### [What you have to do]
Starting at the line that holds "framed print: none [557,189,620,248]", restate every line word for word up to and including the last one in the listing below, and omit all pictures.

### [Records supplied]
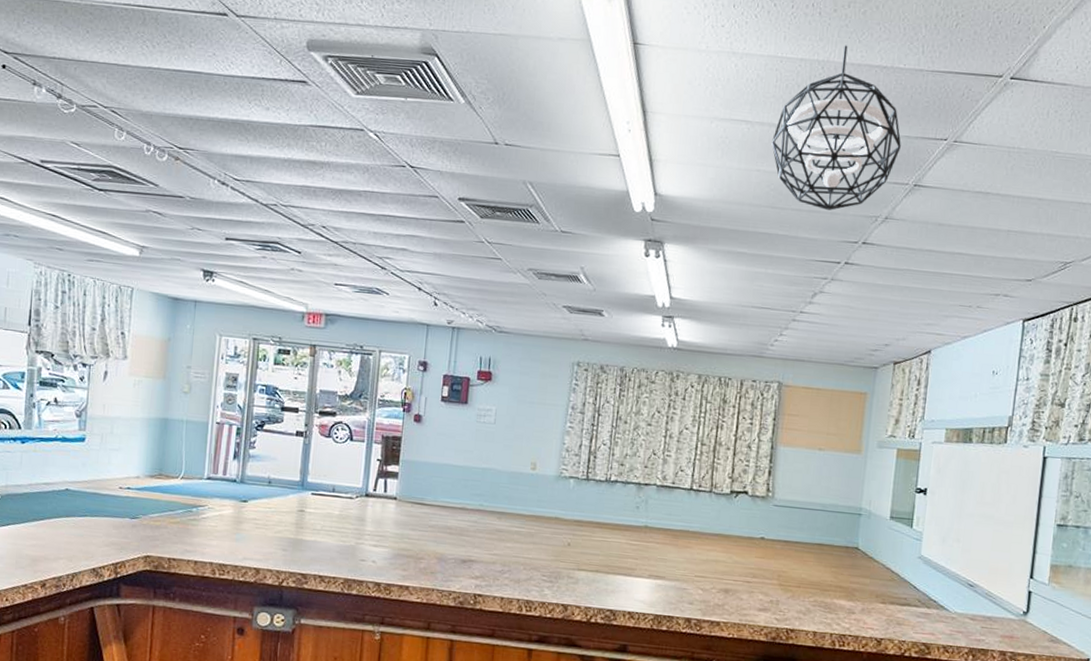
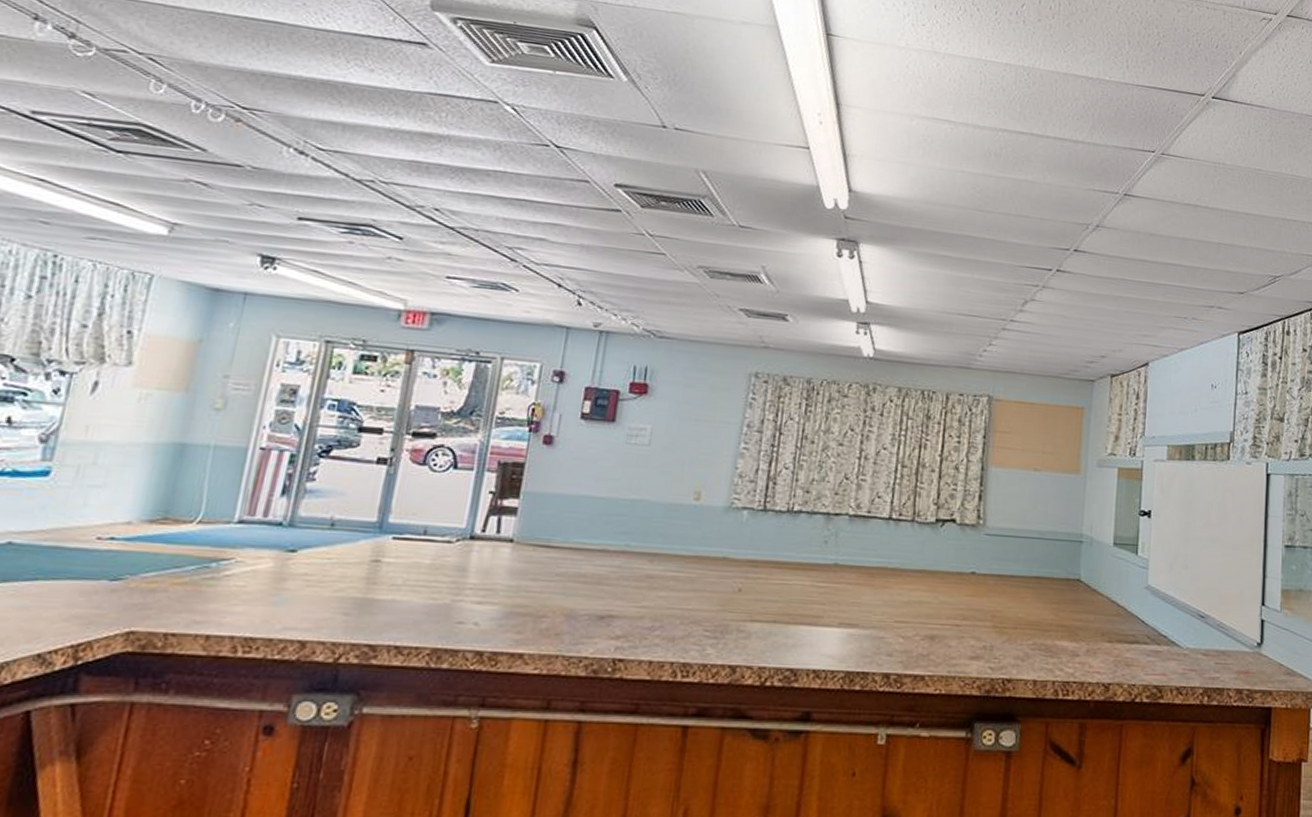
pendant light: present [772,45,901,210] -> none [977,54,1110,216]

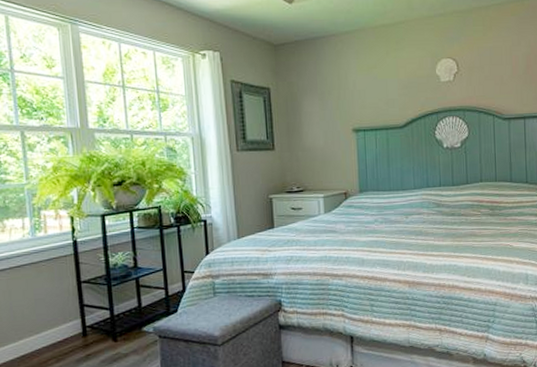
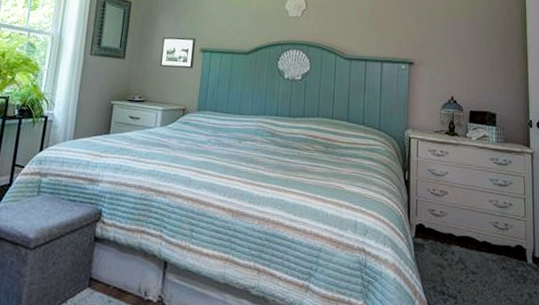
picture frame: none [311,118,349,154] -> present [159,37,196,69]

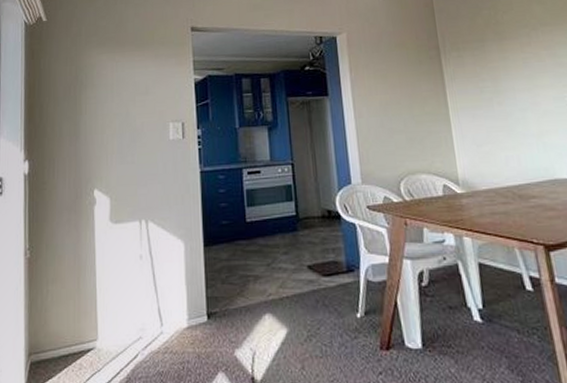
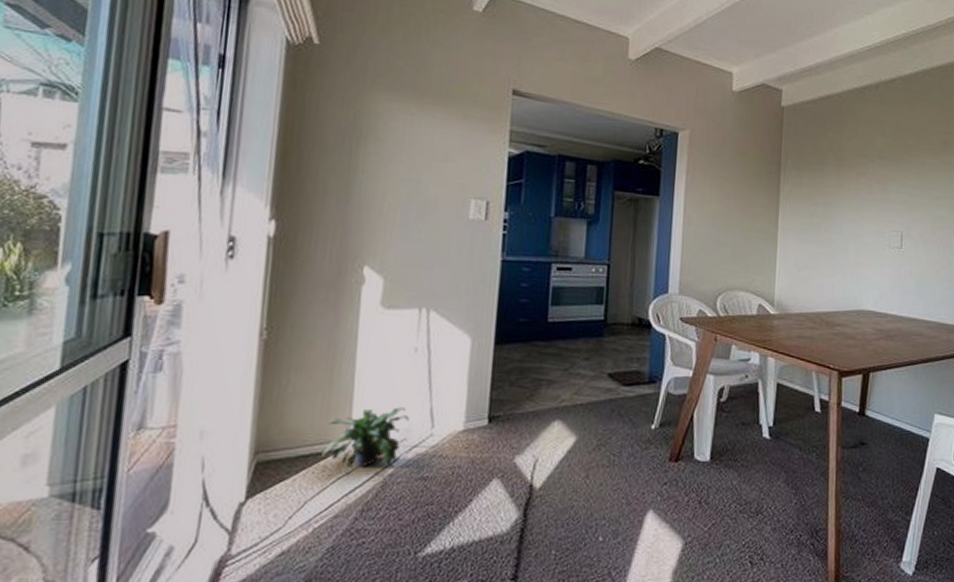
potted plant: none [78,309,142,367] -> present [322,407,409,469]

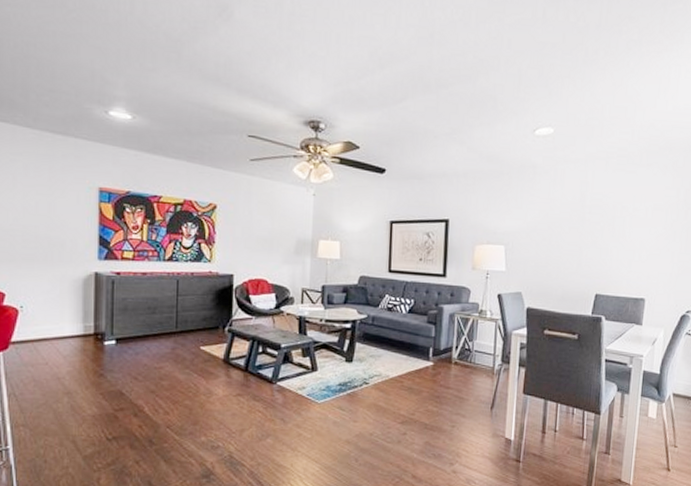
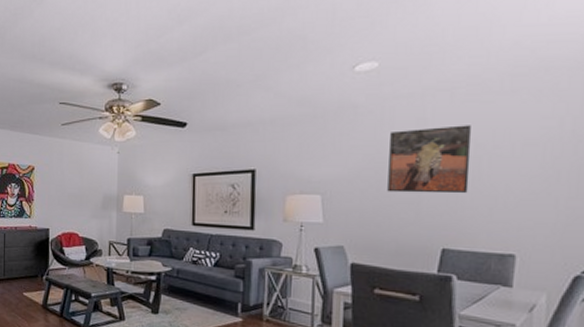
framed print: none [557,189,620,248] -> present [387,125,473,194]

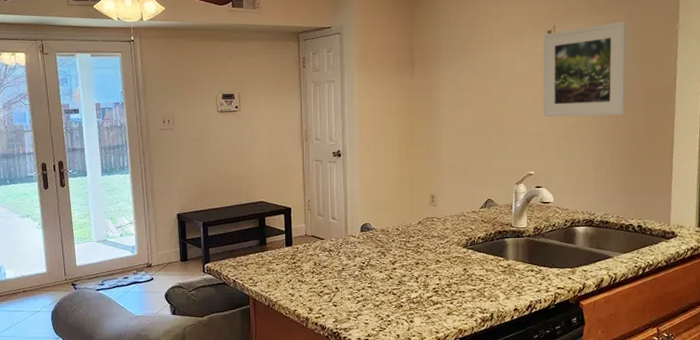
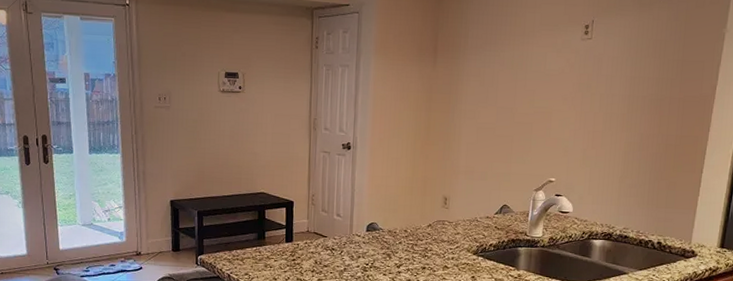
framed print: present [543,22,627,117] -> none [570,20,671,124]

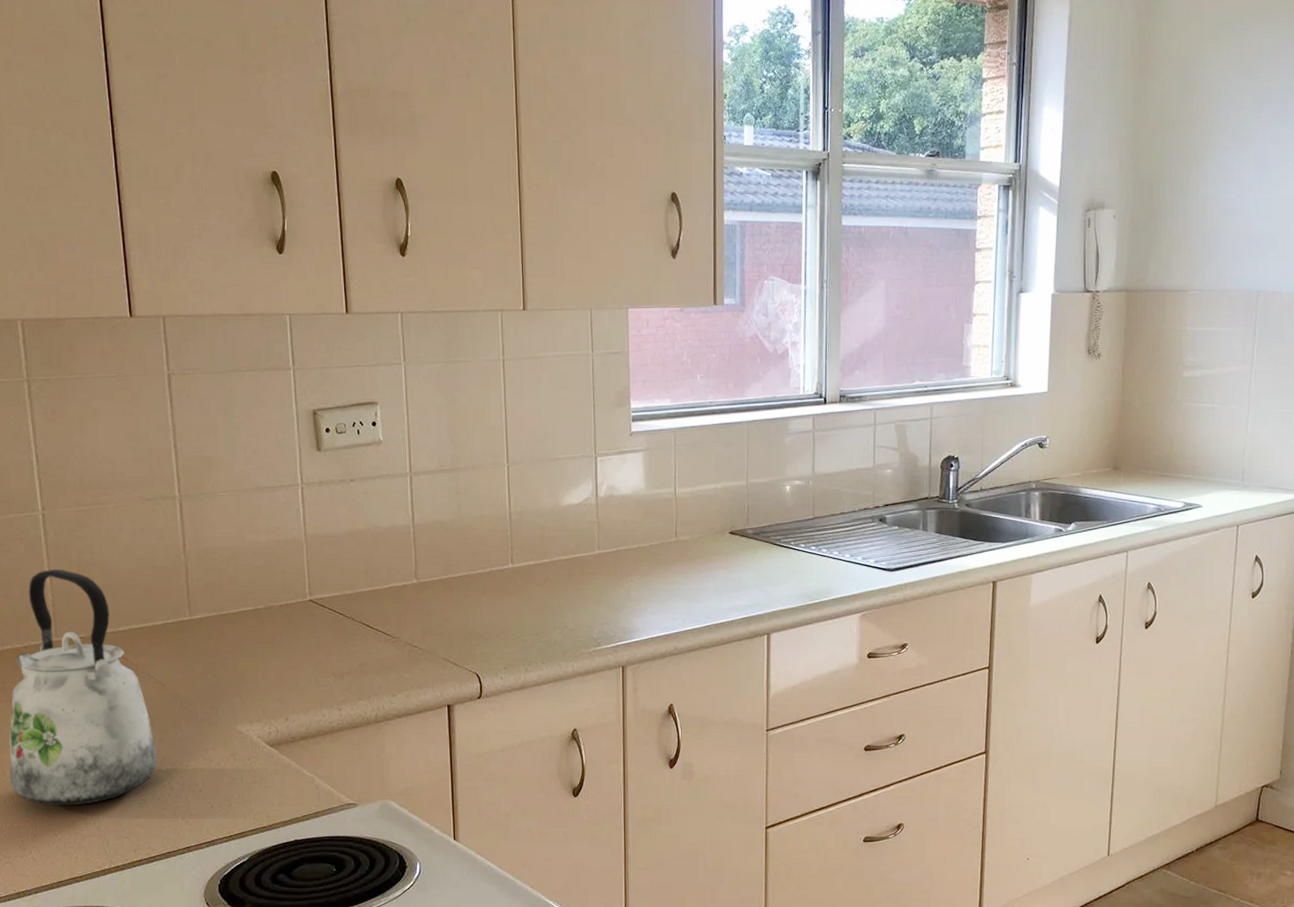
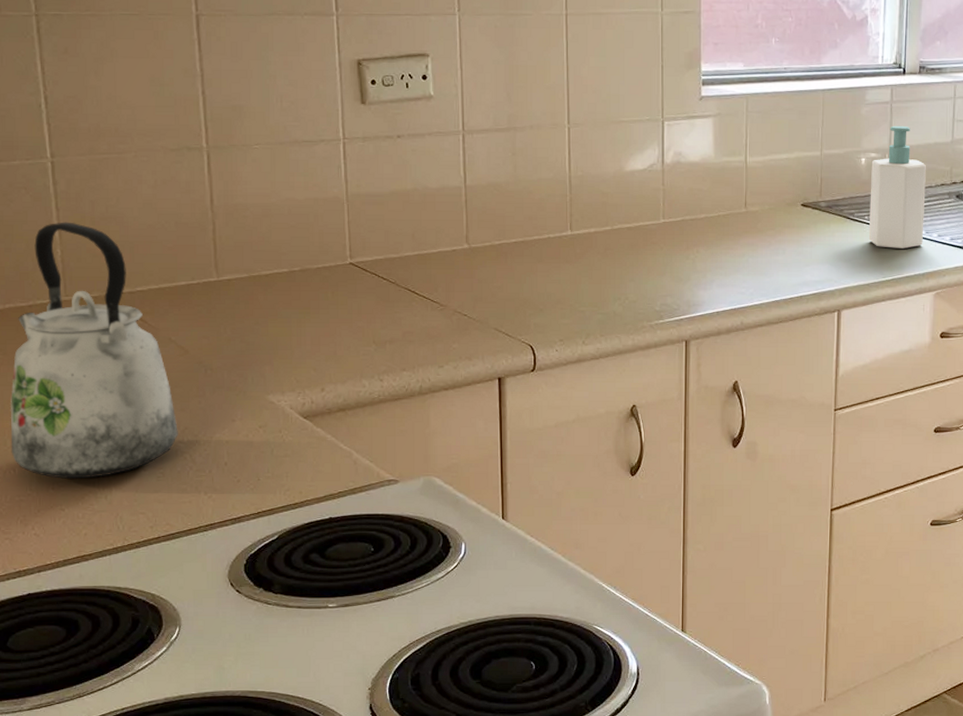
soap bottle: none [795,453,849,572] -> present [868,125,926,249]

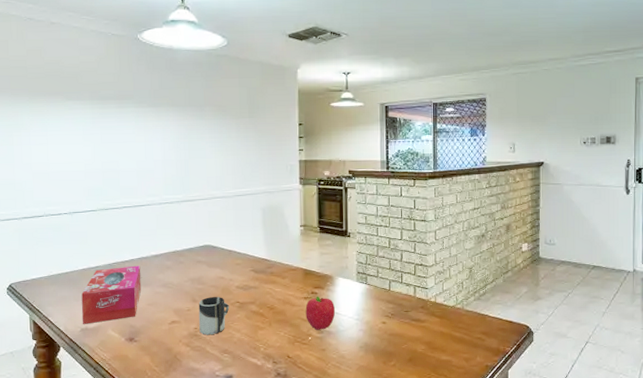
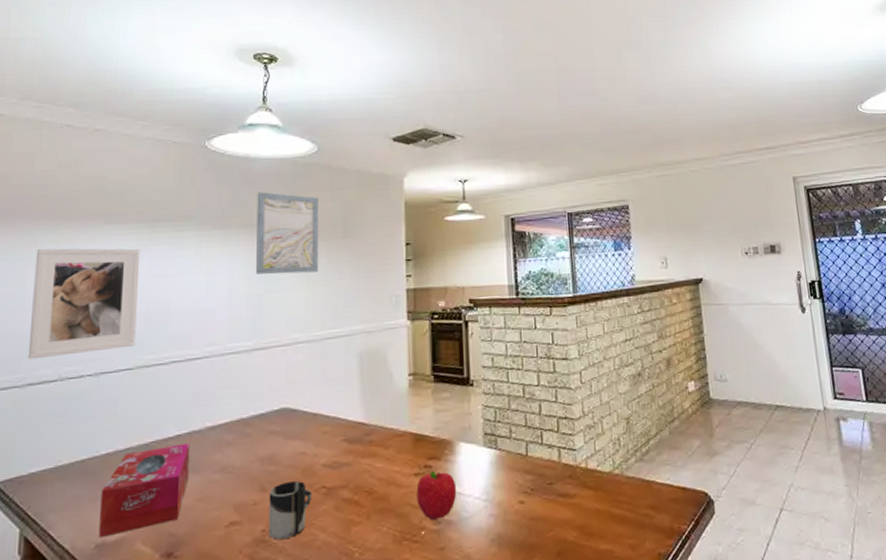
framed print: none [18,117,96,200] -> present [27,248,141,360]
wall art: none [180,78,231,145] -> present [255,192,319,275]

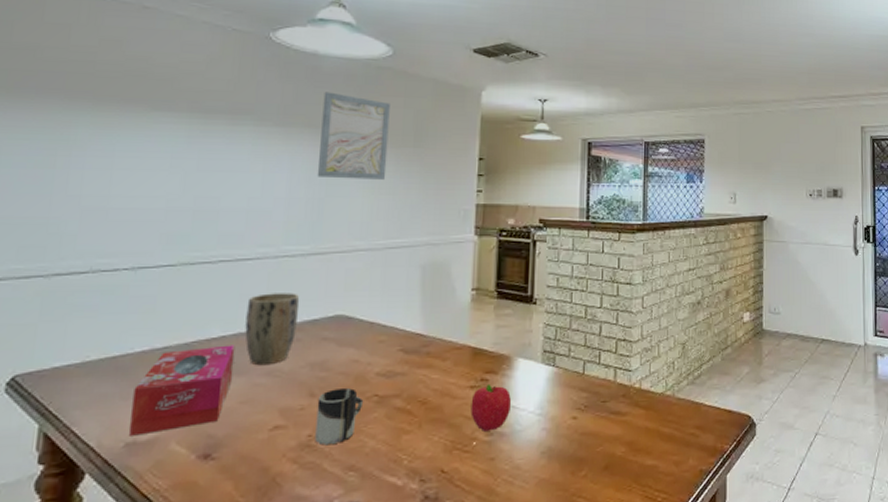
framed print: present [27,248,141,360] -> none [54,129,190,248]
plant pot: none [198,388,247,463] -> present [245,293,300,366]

### [Task response]
framed print: none [557,189,620,248] -> present [387,125,473,194]

framed print: present [543,22,627,117] -> none [570,20,671,124]

soap bottle: none [795,453,849,572] -> present [868,125,926,249]

framed print: none [18,117,96,200] -> present [27,248,141,360]
wall art: none [180,78,231,145] -> present [255,192,319,275]

framed print: present [27,248,141,360] -> none [54,129,190,248]
plant pot: none [198,388,247,463] -> present [245,293,300,366]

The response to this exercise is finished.